Stored entries:
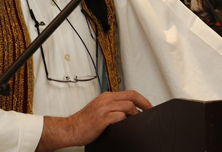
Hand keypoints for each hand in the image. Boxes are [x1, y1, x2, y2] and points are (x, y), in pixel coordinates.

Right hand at [36, 90, 151, 151]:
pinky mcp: (102, 118)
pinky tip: (126, 125)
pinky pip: (120, 116)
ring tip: (137, 121)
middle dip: (145, 103)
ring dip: (136, 114)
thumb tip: (130, 112)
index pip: (129, 92)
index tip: (148, 106)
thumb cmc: (84, 122)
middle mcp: (106, 99)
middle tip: (151, 111)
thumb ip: (113, 108)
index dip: (142, 99)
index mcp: (106, 96)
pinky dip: (126, 120)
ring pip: (128, 106)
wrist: (70, 129)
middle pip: (132, 96)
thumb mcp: (99, 109)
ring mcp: (104, 108)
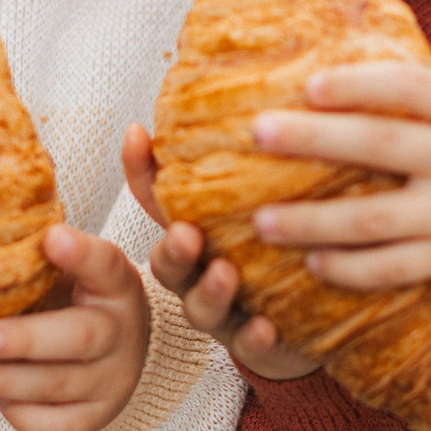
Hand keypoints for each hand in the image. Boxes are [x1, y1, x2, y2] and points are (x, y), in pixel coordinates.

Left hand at [0, 224, 150, 430]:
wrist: (124, 349)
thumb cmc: (79, 300)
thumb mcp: (74, 273)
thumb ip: (39, 261)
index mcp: (116, 286)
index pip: (106, 265)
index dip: (81, 254)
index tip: (52, 238)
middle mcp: (120, 333)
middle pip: (77, 338)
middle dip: (24, 341)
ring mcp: (112, 380)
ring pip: (59, 385)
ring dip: (5, 381)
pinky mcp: (97, 417)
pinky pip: (58, 426)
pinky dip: (21, 416)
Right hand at [121, 123, 318, 381]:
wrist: (294, 332)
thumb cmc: (270, 255)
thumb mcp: (256, 204)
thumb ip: (249, 161)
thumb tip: (259, 85)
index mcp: (191, 234)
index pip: (157, 199)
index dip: (141, 170)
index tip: (136, 133)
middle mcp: (195, 272)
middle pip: (168, 260)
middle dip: (172, 246)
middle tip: (186, 230)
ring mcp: (220, 311)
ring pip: (200, 305)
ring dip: (211, 289)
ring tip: (228, 272)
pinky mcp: (252, 342)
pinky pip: (247, 344)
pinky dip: (254, 336)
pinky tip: (268, 326)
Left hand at [248, 63, 430, 293]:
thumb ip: (424, 101)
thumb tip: (336, 74)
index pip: (413, 87)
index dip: (359, 84)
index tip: (308, 84)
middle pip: (381, 145)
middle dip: (313, 139)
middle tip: (259, 132)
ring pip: (375, 218)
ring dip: (312, 221)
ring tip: (262, 219)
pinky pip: (393, 268)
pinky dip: (350, 267)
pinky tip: (313, 262)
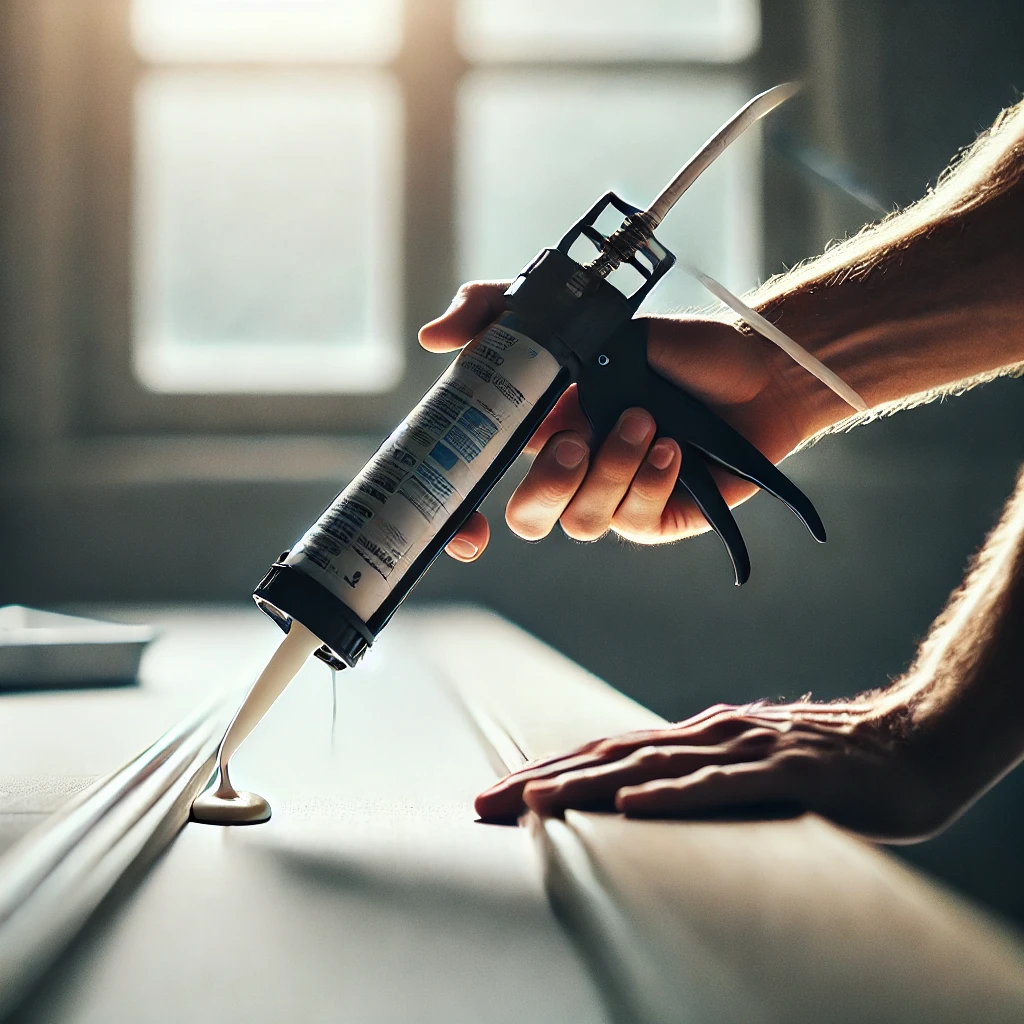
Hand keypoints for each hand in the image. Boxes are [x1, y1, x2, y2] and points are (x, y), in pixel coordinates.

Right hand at [419, 281, 812, 562]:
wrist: (754, 367)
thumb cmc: (674, 346)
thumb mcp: (589, 314)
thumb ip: (506, 312)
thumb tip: (433, 336)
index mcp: (543, 428)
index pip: (485, 481)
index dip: (463, 517)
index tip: (465, 526)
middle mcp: (573, 468)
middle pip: (528, 516)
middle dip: (546, 483)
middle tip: (577, 438)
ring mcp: (613, 496)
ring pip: (581, 519)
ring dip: (611, 468)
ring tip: (646, 421)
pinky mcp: (654, 516)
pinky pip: (631, 520)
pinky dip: (647, 481)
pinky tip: (671, 449)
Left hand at [473, 694, 963, 842]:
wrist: (912, 743)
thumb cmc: (828, 764)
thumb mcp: (749, 770)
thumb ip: (701, 779)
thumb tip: (645, 798)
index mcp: (697, 736)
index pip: (606, 752)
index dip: (548, 772)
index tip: (497, 795)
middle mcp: (710, 734)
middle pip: (610, 754)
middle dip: (543, 779)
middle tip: (484, 803)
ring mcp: (747, 748)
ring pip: (652, 765)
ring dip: (588, 784)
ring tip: (534, 801)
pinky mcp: (789, 772)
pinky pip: (722, 785)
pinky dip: (674, 794)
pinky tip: (633, 805)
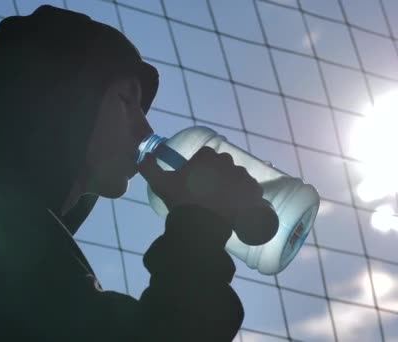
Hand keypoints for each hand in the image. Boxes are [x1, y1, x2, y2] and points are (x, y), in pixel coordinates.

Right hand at [138, 146, 264, 227]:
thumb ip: (149, 167)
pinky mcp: (254, 191)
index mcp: (207, 156)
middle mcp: (227, 161)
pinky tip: (242, 205)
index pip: (207, 156)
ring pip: (239, 176)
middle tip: (210, 193)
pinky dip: (250, 195)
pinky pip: (254, 189)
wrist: (202, 226)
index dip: (202, 167)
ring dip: (234, 184)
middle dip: (219, 175)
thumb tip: (143, 156)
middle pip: (224, 165)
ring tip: (225, 202)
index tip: (197, 180)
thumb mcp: (160, 184)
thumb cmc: (181, 202)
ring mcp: (243, 175)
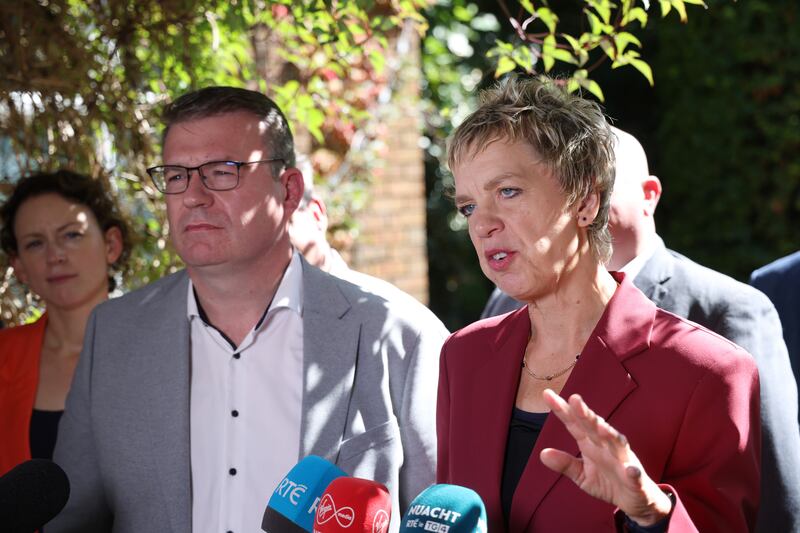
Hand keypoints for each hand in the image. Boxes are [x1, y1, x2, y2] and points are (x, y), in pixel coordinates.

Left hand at [539, 389, 672, 525]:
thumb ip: (565, 464)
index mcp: (590, 444)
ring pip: (617, 444)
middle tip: (575, 399)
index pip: (574, 424)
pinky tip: (631, 470)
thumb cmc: (607, 481)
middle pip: (595, 427)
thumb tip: (542, 454)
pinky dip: (634, 471)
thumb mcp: (581, 475)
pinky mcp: (636, 478)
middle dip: (586, 414)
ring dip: (611, 435)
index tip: (548, 394)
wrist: (634, 499)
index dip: (562, 410)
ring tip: (601, 428)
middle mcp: (606, 446)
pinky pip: (635, 473)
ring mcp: (622, 460)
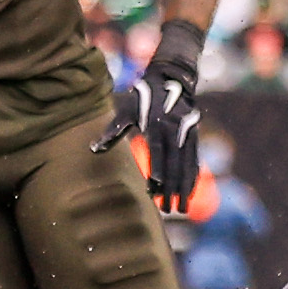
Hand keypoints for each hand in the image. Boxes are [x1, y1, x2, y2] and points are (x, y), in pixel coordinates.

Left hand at [93, 18, 203, 210]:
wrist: (171, 78)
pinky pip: (194, 161)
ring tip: (181, 209)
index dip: (158, 172)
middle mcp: (175, 130)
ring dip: (184, 189)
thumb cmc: (142, 96)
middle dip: (172, 189)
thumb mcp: (126, 110)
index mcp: (157, 124)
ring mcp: (187, 133)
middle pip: (175, 164)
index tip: (154, 191)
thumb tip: (93, 150)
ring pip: (187, 166)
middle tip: (168, 210)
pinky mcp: (194, 136)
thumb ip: (112, 131)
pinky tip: (189, 193)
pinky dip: (192, 178)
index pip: (159, 153)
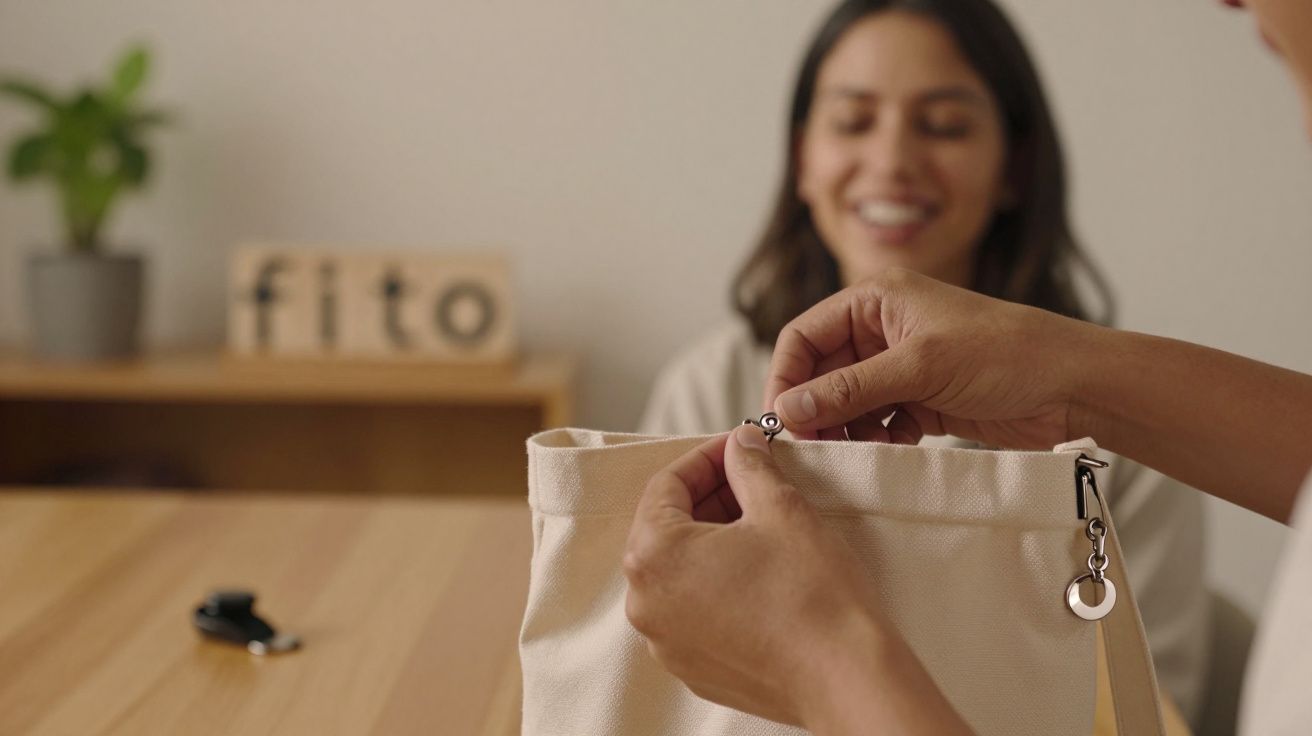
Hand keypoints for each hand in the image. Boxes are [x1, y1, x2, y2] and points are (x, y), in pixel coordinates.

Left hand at [623, 425, 970, 733]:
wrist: (845, 677)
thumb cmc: (812, 594)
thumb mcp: (781, 508)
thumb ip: (750, 466)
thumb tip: (740, 444)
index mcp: (654, 556)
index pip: (666, 485)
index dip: (706, 459)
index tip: (738, 448)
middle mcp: (646, 603)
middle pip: (667, 529)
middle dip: (709, 499)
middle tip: (753, 482)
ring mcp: (667, 642)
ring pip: (681, 572)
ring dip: (713, 542)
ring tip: (761, 526)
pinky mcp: (694, 668)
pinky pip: (694, 612)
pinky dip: (718, 587)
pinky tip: (759, 575)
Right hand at [765, 268, 1095, 448]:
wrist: (1073, 386)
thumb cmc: (1005, 354)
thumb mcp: (919, 367)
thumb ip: (850, 389)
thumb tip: (787, 410)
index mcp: (876, 299)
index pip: (804, 335)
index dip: (786, 377)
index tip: (780, 421)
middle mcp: (883, 328)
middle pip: (822, 372)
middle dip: (814, 410)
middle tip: (811, 449)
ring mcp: (902, 365)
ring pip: (846, 401)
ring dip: (842, 429)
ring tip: (850, 454)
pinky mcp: (921, 398)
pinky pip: (876, 420)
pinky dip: (873, 439)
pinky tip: (885, 451)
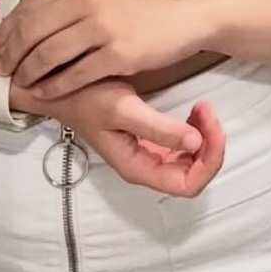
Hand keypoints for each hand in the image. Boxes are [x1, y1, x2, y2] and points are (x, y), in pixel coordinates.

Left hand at [0, 0, 205, 98]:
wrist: (185, 15)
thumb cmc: (142, 5)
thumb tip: (30, 19)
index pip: (29, 7)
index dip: (7, 32)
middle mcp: (88, 0)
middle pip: (32, 31)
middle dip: (10, 55)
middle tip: (1, 71)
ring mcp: (103, 27)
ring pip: (48, 55)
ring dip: (28, 73)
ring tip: (21, 83)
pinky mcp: (118, 54)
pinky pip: (74, 75)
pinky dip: (54, 86)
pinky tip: (46, 92)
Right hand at [40, 79, 225, 197]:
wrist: (60, 87)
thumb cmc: (86, 98)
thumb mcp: (122, 109)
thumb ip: (158, 129)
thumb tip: (196, 143)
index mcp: (139, 167)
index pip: (188, 184)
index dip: (208, 160)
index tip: (209, 123)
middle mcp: (146, 166)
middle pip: (194, 173)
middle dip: (210, 145)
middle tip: (207, 108)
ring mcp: (149, 153)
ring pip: (191, 160)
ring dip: (205, 137)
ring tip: (202, 106)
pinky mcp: (149, 139)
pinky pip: (183, 146)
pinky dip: (196, 130)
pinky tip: (194, 110)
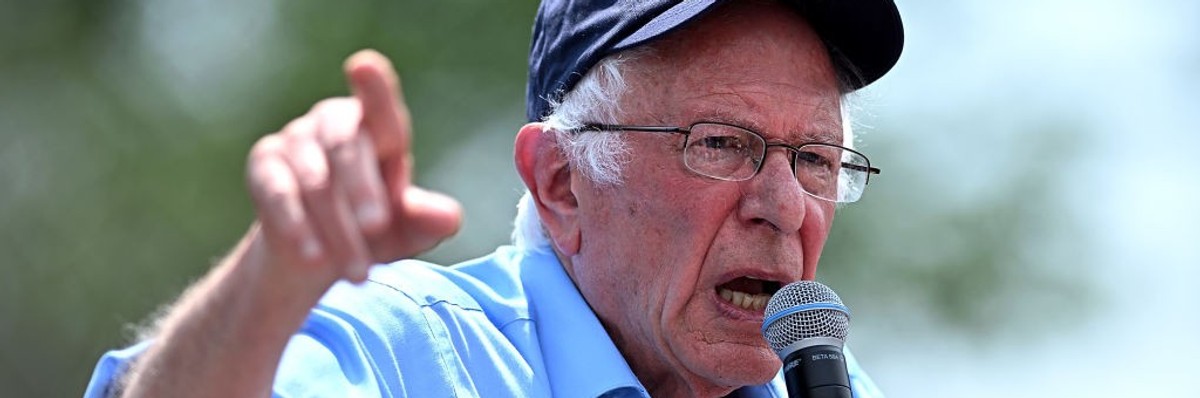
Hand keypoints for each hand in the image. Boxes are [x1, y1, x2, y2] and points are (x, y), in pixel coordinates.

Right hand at [245, 49, 461, 284]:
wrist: (316, 256)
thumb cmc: (373, 232)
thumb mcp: (405, 232)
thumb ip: (425, 220)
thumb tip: (450, 217)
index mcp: (380, 130)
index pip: (380, 106)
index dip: (374, 86)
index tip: (363, 65)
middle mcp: (335, 122)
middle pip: (348, 147)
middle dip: (364, 193)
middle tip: (377, 229)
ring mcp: (296, 139)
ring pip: (315, 180)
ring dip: (337, 228)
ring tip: (358, 273)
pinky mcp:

• [Task to complete] What belongs in the answer is each line of the data that has the word "Right".

• [Response below]
Right hand at [36, 90, 151, 151]:
Right hand at [121, 123, 318, 381]:
Right hand at [419, 281, 812, 562]:
Right hand at [138, 146, 264, 227]:
Right hand at [765, 268, 1095, 448]:
Right hand at [40, 79, 225, 197]:
Right hand at [245, 49, 461, 284]:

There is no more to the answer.